Columbia International Affairs Online

CIAO DATE: 09/07

The National Interest

The National Interest

Jan/Feb 2007

 

The Three-Quarters Mark

Richard N. Haass

Abstract

The Bush Administration enters its final two years of office facing a number of difficult and pressing challenges around the world, including, but in no way limited to, Iraq, Iran and North Korea. This is taking place at a time when the country is bogged down militarily, divided politically, stretched economically and dependent on huge amounts of imported energy. Together, it makes for the most demanding strategic situation faced by the United States since the Berlin Wall came down—and arguably since the end of the Second World War.

To be sure, it is not all gloom and doom. The likelihood of major power conflict, the defining characteristic of much of contemporary history, is negligible, a reality that frees a still-powerful United States to focus on the global and regional challenges of the day, on occasion with China, India, Russia, Japan and Europe as partners. Europe, the principal theater of twentieth-century conflict, is today a region of unprecedented stability, democracy and prosperity. World economic performance is robust.

Alas, these positives do not offset the negatives.
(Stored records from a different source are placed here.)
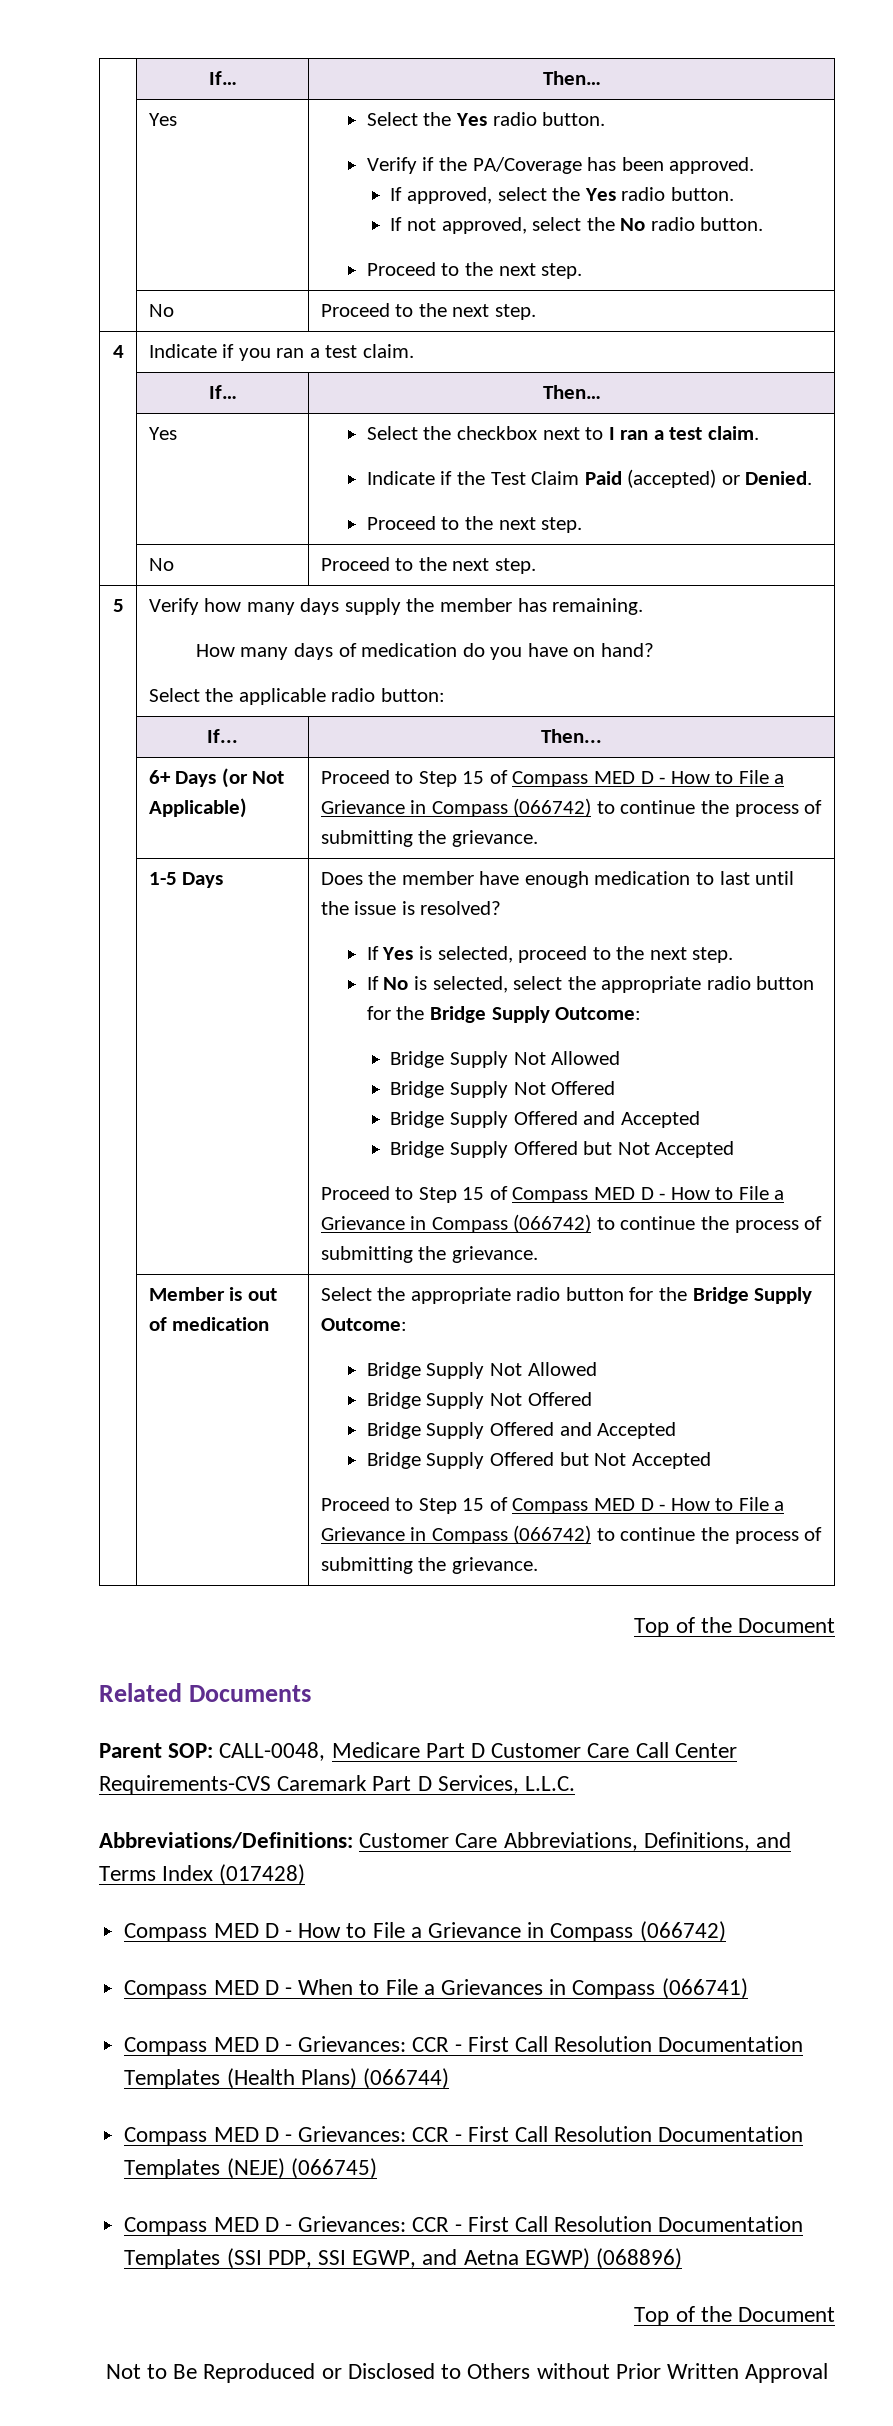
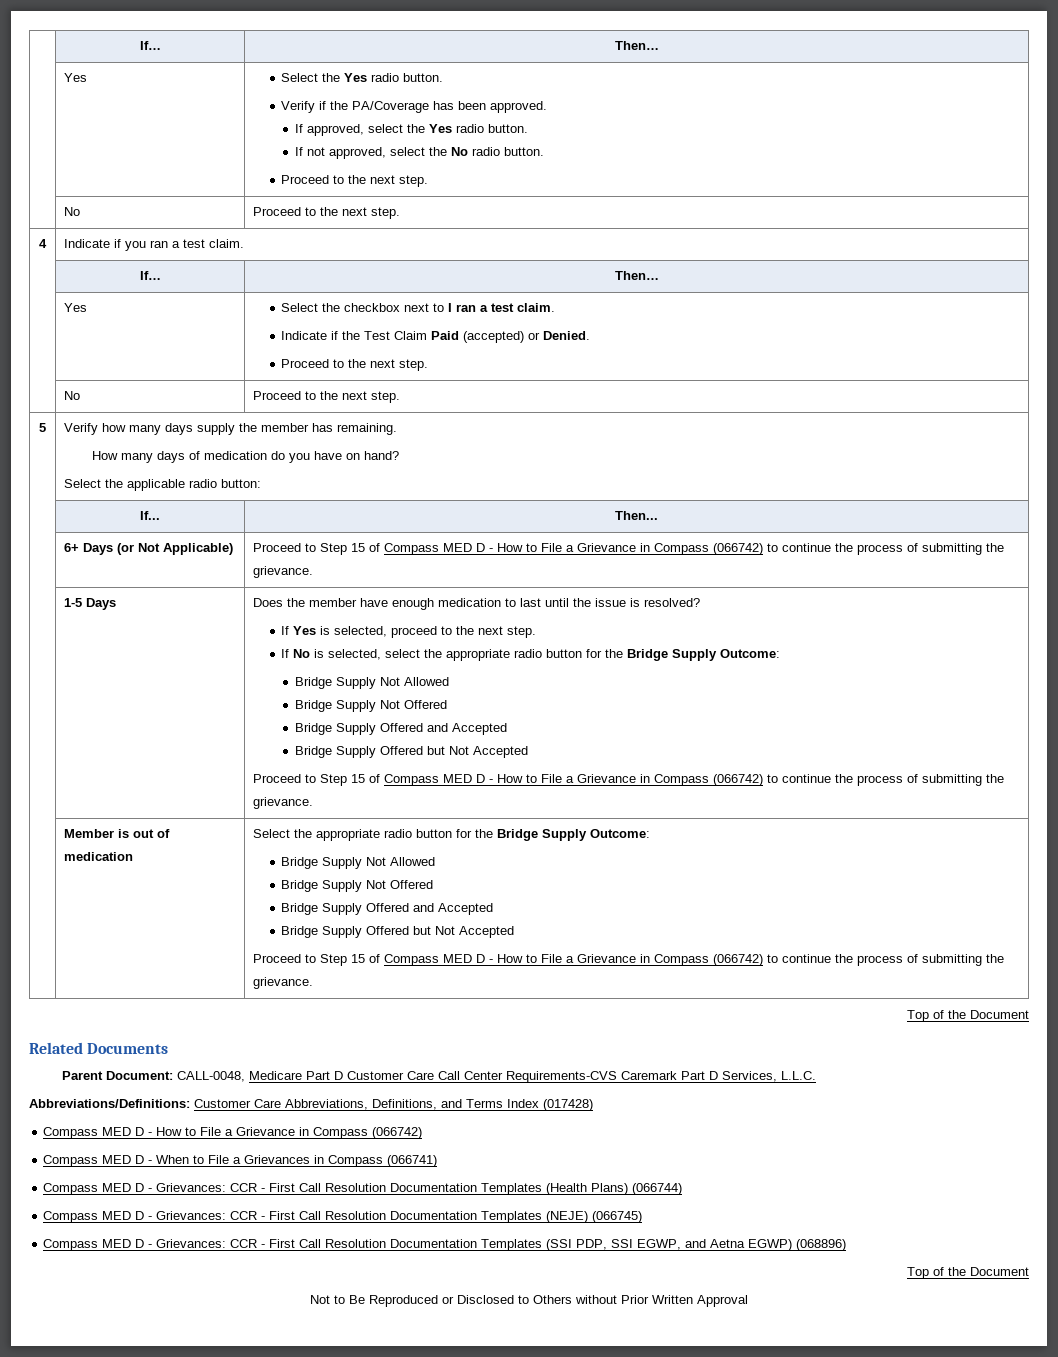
[168,1743,214,1758] SOP: -> [106,1071,174,1080] Document:

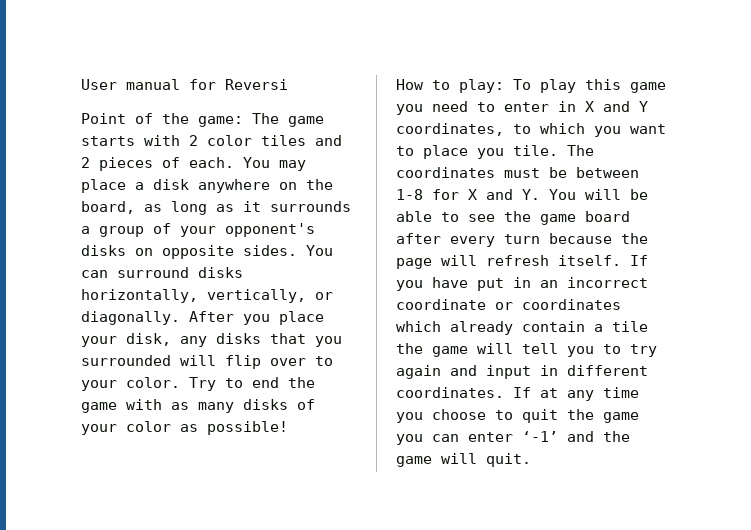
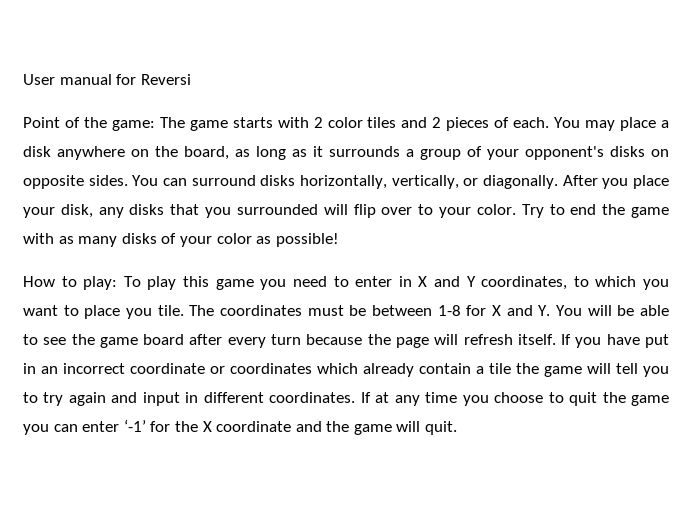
(558, 436) none -> [150,421,292,432] for the X coordinate

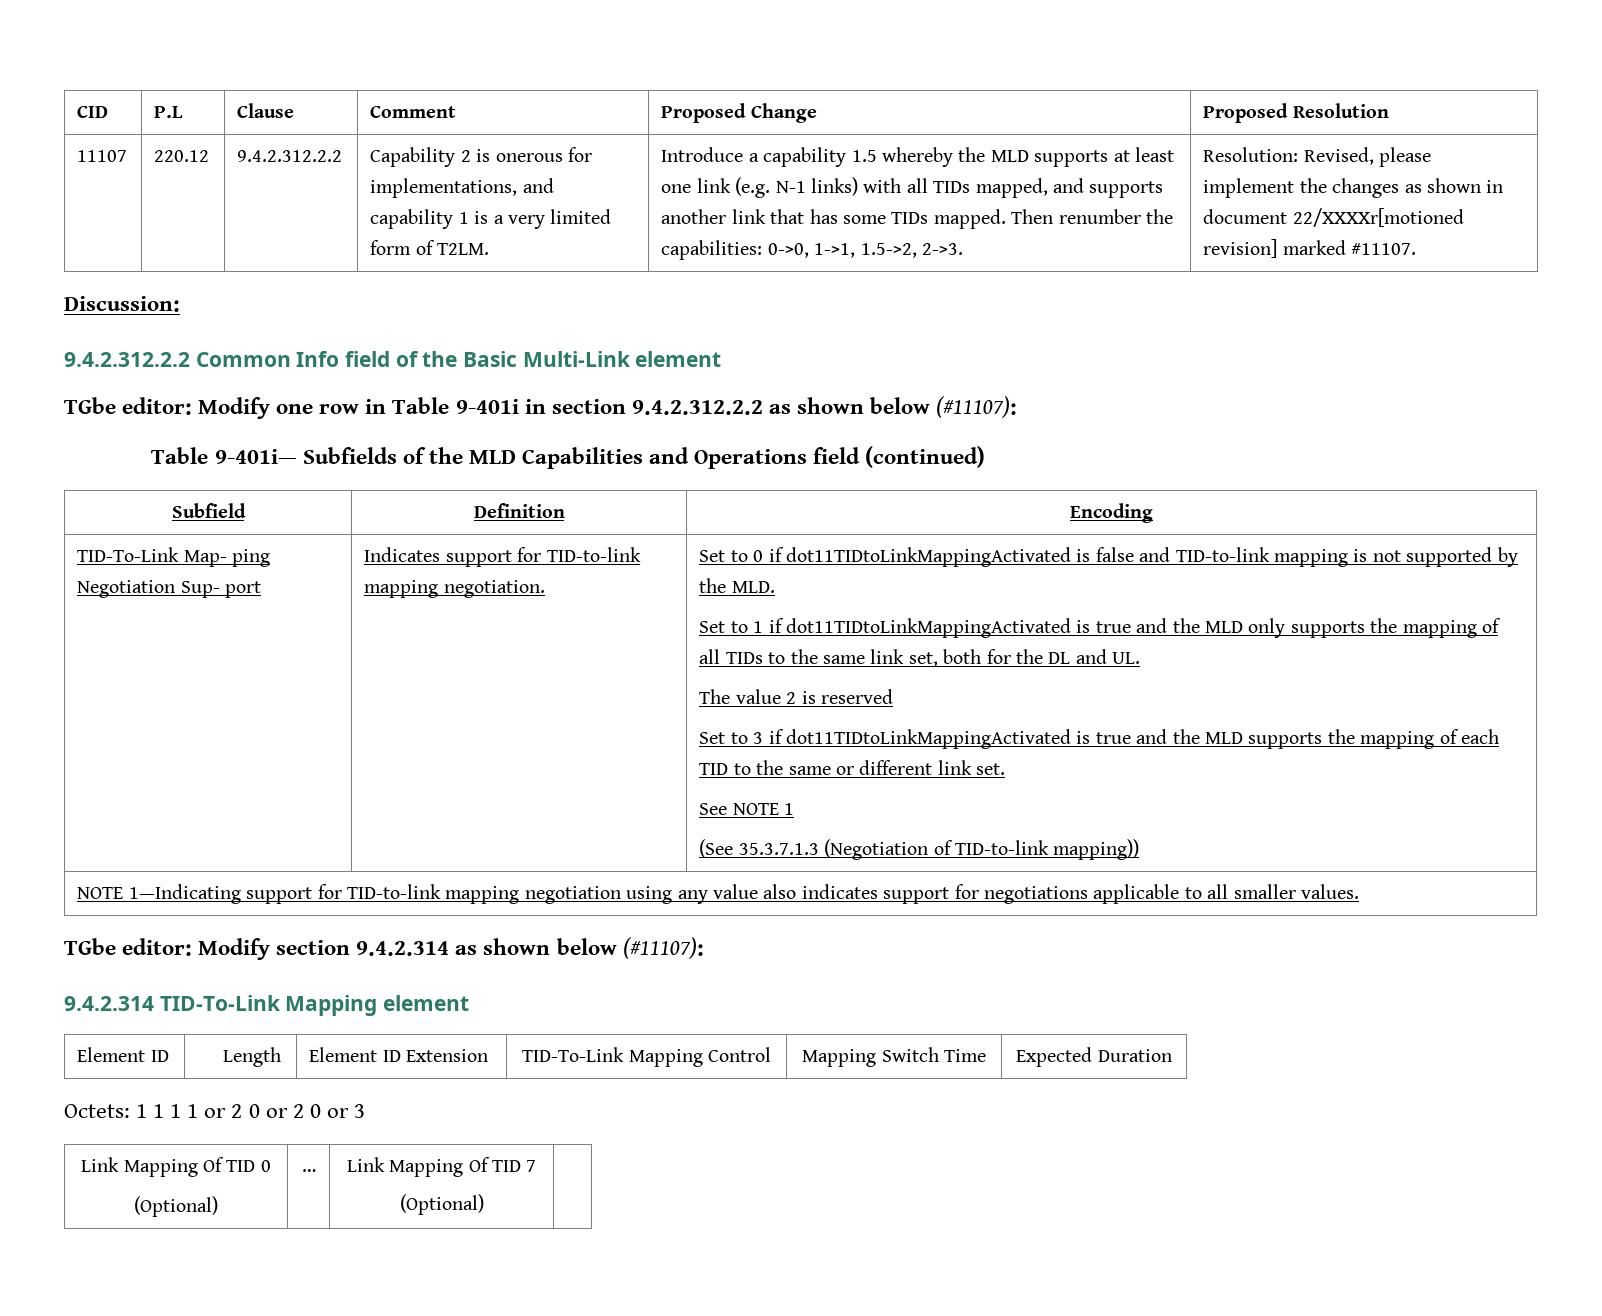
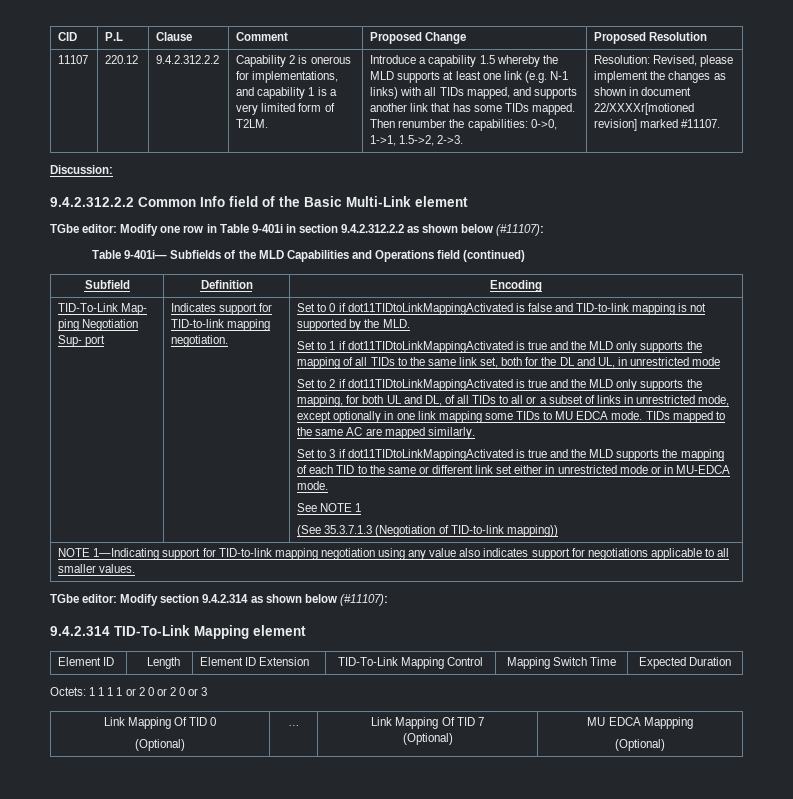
[1112,652,1141,664] [699,689,894,704] UL. // The value 2 is reserved -> [597,357,721,368] [297,379,702,391] [297,395,730,407] [297,411,725,423] [297,427,475,439] UL, in unrestricted mode // Set to 2 if dot11TIDtoLinkMappingActivated is true and the MLD only supports the mapping, for both UL and DL, of all TIDs to all or a subset of links in unrestricted mode, except optionally in one link mapping some TIDs to MU EDCA mode. TIDs mapped to the same AC are mapped similarly.
[976,763,1006,775] set. -> [496,465,730,474] [297,481,329,490] set either in unrestricted mode or in MU-EDCA mode.
(484, 1204) none -> [587,717,693,729] [615,739,665,751] MU EDCA Mappping // (Optional)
The United States is paying and will continue to pay an enormous price for the ill-conceived and even more poorly implemented policy of transformation in Iraq. Hopes that regime change in Iraq would lead to a broader political transformation of the Middle East were unfounded. Events in Iraq have disillusioned many in the Arab world given the violence and the loss of Sunni political primacy. Iraq is likely to be a messy and somewhat dysfunctional country for years or even decades to come; at worst, it could become a failed state characterized by civil conflict that invariably draws in several of its neighbors. It is increasingly clear that Iraq, a classic war of choice, was a bad choice.